───── Extract to read ─────
Kevin Conrad, MD, is medical director of community affairs and healthy policy at Ochsner Health System, New Orleans.

References

1. Zuckerman RB et al. Readmissions, observation, and the hospital readmissions reduction program. N Engl J Med. 2016 April 21;374:1543-1551.

2. Jencks SF et al. Hospitalizations among patients in the Medicare Fee-for-Service Program. N Engl J Med. 2009.360(14):1418-1428; Epstein AM et al. The relationship between hospital admission rates and rehospitalizations. N Engl J Med. 2011. 365(24):2287-2295.

3. Kahn C et al. Assessing Medicare’s hospital Pay-for-Performance programs and whether they are achieving their goals. Health Affairs. 2015 Aug;34(8).


 

 

Poorer-performing hospitals have higher readmission rates than better-performing hospitals for patients with similar diagnoses, a study shows.

Lead author Harlan M. Krumholz, MD, of Yale University, New Haven, Conn., and his colleagues analyzed Centers for Medicare and Medicaid Services hospital-wide readmission data and divided data from July 2014 through June 2015 into two random samples. Researchers used the first sample to calculate the risk-standardized readmission rate within 30 days for each hospital and classified hospitals into performance quartiles, with a lower readmission rate indicating better performance. The second study sample included patients who had two admissions for similar diagnoses at different hospitals that occurred more than 1 month and less than 1 year apart. Researchers compared the observed readmission rates among patients who had been admitted to hospitals in different performance quartiles. The analysis included all discharges occurring from July 1, 2014, through June 30, 2015, from short-term acute care or critical access hospitals in the United States involving Medicare patients who were aged 65 years or older.
───── Given records ─────
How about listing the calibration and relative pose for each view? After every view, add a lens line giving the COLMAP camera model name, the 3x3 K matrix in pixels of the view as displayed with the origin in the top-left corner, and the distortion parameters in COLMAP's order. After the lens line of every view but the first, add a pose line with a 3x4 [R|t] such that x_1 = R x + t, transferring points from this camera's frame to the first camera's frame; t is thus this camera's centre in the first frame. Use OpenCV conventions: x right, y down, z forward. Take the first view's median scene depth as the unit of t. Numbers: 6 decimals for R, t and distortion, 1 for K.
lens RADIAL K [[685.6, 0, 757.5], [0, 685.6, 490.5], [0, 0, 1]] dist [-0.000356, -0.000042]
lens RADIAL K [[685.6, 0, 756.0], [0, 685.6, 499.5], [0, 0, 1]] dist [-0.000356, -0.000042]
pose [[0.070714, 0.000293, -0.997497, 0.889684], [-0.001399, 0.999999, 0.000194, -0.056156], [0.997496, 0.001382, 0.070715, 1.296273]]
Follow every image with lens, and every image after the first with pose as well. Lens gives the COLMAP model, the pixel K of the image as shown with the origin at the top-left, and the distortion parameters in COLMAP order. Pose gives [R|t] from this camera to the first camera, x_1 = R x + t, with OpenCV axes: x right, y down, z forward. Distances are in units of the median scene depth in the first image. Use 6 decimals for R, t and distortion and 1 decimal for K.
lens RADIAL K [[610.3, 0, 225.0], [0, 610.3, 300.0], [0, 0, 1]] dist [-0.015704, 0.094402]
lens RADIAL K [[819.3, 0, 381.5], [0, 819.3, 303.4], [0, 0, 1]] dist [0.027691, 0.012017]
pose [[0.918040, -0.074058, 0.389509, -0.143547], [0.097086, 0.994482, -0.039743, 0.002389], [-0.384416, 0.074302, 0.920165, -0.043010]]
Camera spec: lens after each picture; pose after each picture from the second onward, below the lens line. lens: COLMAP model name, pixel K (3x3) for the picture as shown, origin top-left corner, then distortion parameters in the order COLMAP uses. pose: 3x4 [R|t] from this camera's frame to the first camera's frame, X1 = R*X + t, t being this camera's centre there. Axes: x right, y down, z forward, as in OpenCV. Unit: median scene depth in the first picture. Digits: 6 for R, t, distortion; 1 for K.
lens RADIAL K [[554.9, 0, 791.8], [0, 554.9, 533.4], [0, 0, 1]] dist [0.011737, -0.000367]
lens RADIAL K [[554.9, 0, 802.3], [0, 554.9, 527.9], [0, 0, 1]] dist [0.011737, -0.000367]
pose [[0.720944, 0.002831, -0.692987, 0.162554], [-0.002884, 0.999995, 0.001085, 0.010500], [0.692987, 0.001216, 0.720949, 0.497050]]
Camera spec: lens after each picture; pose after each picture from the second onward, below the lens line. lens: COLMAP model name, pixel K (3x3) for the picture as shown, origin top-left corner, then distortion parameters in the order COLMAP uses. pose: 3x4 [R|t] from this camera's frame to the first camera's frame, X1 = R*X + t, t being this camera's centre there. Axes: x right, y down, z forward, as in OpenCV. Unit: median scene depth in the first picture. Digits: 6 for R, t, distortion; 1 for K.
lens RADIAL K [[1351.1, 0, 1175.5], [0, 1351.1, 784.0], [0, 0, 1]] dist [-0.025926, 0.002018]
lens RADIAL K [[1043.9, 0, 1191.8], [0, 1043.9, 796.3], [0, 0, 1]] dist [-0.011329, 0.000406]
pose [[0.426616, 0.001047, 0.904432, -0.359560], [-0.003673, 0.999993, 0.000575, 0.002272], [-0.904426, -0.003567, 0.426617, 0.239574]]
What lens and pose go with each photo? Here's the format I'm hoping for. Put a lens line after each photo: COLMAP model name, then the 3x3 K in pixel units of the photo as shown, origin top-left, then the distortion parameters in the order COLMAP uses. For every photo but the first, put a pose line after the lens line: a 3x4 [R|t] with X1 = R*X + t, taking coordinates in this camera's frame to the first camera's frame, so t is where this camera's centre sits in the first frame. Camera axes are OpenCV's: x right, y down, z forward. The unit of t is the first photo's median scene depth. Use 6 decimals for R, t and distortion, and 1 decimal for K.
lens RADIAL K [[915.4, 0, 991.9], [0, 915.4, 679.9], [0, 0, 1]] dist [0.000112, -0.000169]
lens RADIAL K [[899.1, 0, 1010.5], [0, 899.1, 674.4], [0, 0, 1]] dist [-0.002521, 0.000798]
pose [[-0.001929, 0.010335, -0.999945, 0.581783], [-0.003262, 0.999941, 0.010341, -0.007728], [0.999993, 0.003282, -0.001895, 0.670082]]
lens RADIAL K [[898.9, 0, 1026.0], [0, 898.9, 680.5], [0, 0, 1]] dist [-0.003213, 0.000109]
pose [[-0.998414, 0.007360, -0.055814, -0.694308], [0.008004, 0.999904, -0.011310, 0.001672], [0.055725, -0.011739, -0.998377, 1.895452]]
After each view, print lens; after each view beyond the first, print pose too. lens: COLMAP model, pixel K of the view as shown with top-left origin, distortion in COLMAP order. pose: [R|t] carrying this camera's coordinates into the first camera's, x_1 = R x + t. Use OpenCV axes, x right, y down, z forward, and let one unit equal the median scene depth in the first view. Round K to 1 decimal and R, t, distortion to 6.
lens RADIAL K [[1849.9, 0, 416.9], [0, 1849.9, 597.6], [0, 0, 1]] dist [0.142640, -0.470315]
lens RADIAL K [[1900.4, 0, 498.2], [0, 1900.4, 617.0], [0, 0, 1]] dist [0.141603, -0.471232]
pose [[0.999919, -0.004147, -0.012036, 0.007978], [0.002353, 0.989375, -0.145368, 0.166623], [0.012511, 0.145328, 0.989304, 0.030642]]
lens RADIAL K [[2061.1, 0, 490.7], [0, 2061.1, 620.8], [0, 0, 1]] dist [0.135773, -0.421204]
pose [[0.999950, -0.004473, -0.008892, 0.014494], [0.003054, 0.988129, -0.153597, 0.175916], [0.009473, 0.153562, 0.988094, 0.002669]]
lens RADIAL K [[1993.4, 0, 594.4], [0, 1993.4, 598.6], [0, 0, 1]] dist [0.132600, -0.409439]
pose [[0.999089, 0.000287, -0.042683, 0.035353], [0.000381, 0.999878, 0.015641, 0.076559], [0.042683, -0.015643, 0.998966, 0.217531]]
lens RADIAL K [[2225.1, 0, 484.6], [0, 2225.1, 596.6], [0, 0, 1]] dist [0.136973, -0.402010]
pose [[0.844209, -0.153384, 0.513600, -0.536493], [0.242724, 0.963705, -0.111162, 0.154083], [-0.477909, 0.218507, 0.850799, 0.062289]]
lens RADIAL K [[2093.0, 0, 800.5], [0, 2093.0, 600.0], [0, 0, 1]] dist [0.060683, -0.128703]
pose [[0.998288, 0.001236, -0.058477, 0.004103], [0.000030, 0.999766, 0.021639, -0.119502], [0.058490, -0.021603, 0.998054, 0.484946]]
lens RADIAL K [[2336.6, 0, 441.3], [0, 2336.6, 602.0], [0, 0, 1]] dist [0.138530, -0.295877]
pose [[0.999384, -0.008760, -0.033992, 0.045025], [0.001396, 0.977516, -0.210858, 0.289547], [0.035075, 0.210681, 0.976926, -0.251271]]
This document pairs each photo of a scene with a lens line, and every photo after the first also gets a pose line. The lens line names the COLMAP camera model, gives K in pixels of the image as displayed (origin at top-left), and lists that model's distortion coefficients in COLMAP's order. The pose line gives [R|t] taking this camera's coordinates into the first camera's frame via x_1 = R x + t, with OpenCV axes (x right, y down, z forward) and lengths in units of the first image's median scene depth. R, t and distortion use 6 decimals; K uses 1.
─────
Questions:
**a)** Can you copy the part of the text on hospital readmissions that opens with the words containing "2. Jencks SF" and closes with "Affairs. 2015 Aug;34(8)."?
**b)** How would you sum up the text on hospital readmissions in two sentences?
**c)** Can you continue the text on hospital readmissions from where it stops?

Activity answers:
**a)**
2. Jencks SF et al. Hospitalizations among patients in the Medicare Fee-for-Service Program. N Engl J Med. 2009.360(14):1418-1428; Epstein AM et al. The relationship between hospital admission rates and rehospitalizations. N Engl J Med. 2011. 365(24):2287-2295.

3. Kahn C et al. Assessing Medicare’s hospital Pay-for-Performance programs and whether they are achieving their goals. Health Affairs. 2015 Aug;34(8).

**b)** A study led by Harlan M. Krumholz, MD, of Yale University found that poorer-performing hospitals have higher readmission rates than better-performing hospitals for patients with similar diagnoses. The researchers split Centers for Medicare and Medicaid Services readmission data from July 2014 through June 2015 into two random samples: they used the first to sort hospitals into performance quartiles by 30-day risk-standardized readmission rate, and the second to compare readmission rates among patients admitted for similar diagnoses at hospitals in different quartiles.

**c)**
Admitting & Outpatients sign Copyright Kimberly Pack/Thinkstock
In the period studied, there were a total of 7,163,152 hospitalizations, of which 6,910,341 met the inclusion criteria for the hospital-wide risk-standardized readmission measure. Of these hospitalizations, 3,455,171 discharges (involving 2,741,289 patients and 4,738 hospitals) were randomly selected for the first sample for calculation of hospital-readmission performance. The second sample included 3,455,170 discharges, 132,283 of which involved patients who had two or more admissions for similar diagnoses at least 30 days apart.

Results found that among the patients hospitalized more than once for similar diagnoses at different hospitals, the readmission rate was significantly higher among patients admitted to the worst-performing quartile of hospitals than among those admitted to the best-performing quartile (absolute difference in readmission rate, 2.0 percentage points; 95% confidence interval, 0.4-3.5; P = .001) (N Engl J Med. 2017. doi: 10.1056/NEJMsa1702321). The differences in the comparisons of the other quartiles were smaller and not significant, according to the study.
Observed 30-day readmission rates for quartile pairs


The findings suggest that hospital quality contributes at least in part to readmission rates, independent of patient factors, study authors concluded.

 

“This study addresses a persistent concern that national readmission measures may reflect differences in unmeasured factors rather than in hospital performance,” they said. “The findings suggest that hospital quality contributes at least in part to readmission rates, independent of patient factors. By studying patients who were admitted twice within 1 year with similar diagnoses to different hospitals, this study design was able to isolate hospital signals of performance while minimizing differences among the patients. In these cases, because the same patients had similar admissions at two hospitals, the characteristics of the patients, including their level of social disadvantage, level of education, or degree of underlying illness, were broadly the same. The alignment of the differences that we observed with the results of the CMS hospital-wide readmission measure also adds to evidence that the readmission measure classifies true differences in performance.”

Dr. Krumholz and seven coauthors reported receiving support from contracts with the Center for Medicare and Medicaid Services to develop and reevaluate performance measures that are used for public reporting.